Światło lamp iskrzyło się jak sztuczne ognie rozświetlając drogę, którą tak dobrze znałem. Nie obchodziło mnie czy jej ojciec będzie w środku, miałem go daleko w dupie, mógł nawet wzywać gliny. Nie przejąłbym sie za bardzo. Brama była zamknięta, ale na podjezdzie stał jakiś samochód. Od razu pomyślałem, że to jej. Wszedłem po murze, zupełnie jak za dawnych czasów. Naciskając klamkę frontowych drzwi byłem już pewny tego co właśnie robię. Wchodząc do holu usłyszałem krzyk. Ciśnienie natychmiast mi podskoczyło a gdy wpadłem do jej pokoju, zastygłem w bezruchu, nie mogąc uwierzyć w to co widzę.
Alex's Pov
Myślałam, że strzeliła, ale to był huk kopniętych drzwi. Nie mogłam przełknąć śliny, widząc jak był wstrząśnięty. Jego oczy były wszędzie, wpatrywał się to we mnie, to w Jace'a. Ale te wariatke już spalił wściekłym spojrzeniem. Wiedziałam co może się stać.
-Puść ją Cam!!-Jego głos uderzył we mnie jak w grom, a ona poluzniła uścisk na pare sekund. Myślałam że mnie wypuści, ale przycisnęła mnie jeszcze bardziej. Nie mogłam się ruszyć..

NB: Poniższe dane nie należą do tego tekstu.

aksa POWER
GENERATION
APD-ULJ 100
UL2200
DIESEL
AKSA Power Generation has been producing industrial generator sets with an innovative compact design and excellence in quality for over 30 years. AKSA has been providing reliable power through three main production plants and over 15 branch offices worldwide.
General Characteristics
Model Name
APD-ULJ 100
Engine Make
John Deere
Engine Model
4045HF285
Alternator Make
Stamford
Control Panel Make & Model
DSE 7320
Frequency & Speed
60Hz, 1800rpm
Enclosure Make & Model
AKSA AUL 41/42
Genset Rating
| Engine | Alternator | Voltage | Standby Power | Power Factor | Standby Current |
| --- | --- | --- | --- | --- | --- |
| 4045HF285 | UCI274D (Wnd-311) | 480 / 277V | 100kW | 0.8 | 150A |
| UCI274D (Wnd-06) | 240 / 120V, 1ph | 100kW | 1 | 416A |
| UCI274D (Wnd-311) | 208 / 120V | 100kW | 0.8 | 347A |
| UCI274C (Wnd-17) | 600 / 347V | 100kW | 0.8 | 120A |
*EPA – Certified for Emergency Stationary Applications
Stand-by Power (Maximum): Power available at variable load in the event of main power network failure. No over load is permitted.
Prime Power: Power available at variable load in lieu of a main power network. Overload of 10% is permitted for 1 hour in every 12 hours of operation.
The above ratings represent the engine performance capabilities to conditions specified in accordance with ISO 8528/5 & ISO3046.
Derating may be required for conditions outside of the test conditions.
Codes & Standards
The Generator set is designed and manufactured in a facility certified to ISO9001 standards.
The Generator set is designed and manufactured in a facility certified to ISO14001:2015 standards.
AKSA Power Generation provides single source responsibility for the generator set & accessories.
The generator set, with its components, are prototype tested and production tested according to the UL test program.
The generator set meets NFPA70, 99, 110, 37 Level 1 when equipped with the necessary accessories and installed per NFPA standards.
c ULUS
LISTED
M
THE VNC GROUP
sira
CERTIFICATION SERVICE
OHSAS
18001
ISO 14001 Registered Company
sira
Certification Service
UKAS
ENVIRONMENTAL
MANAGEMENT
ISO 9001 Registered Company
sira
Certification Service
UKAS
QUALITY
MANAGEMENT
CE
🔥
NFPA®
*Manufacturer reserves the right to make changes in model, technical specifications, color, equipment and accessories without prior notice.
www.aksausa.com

-Justin. Co za niespodzianka! Widzisz? Zlikwiduje te szmate i już nic nie stanie nam na drodze, dobrze kochanie?-Patrzyła na niego maniakalnym wzrokiem, a jej uśmieszek wydawał sie przerażający.
-Co ty pierdolisz Cam, co? Puść ją natychmiast!-Zbliżył się o krok, a ja natychmiast poczułam świdrujący spust na skroni. Szukałam Jace'a, ale nie było go w zasięgu wzroku.Tak cholernie się bałam..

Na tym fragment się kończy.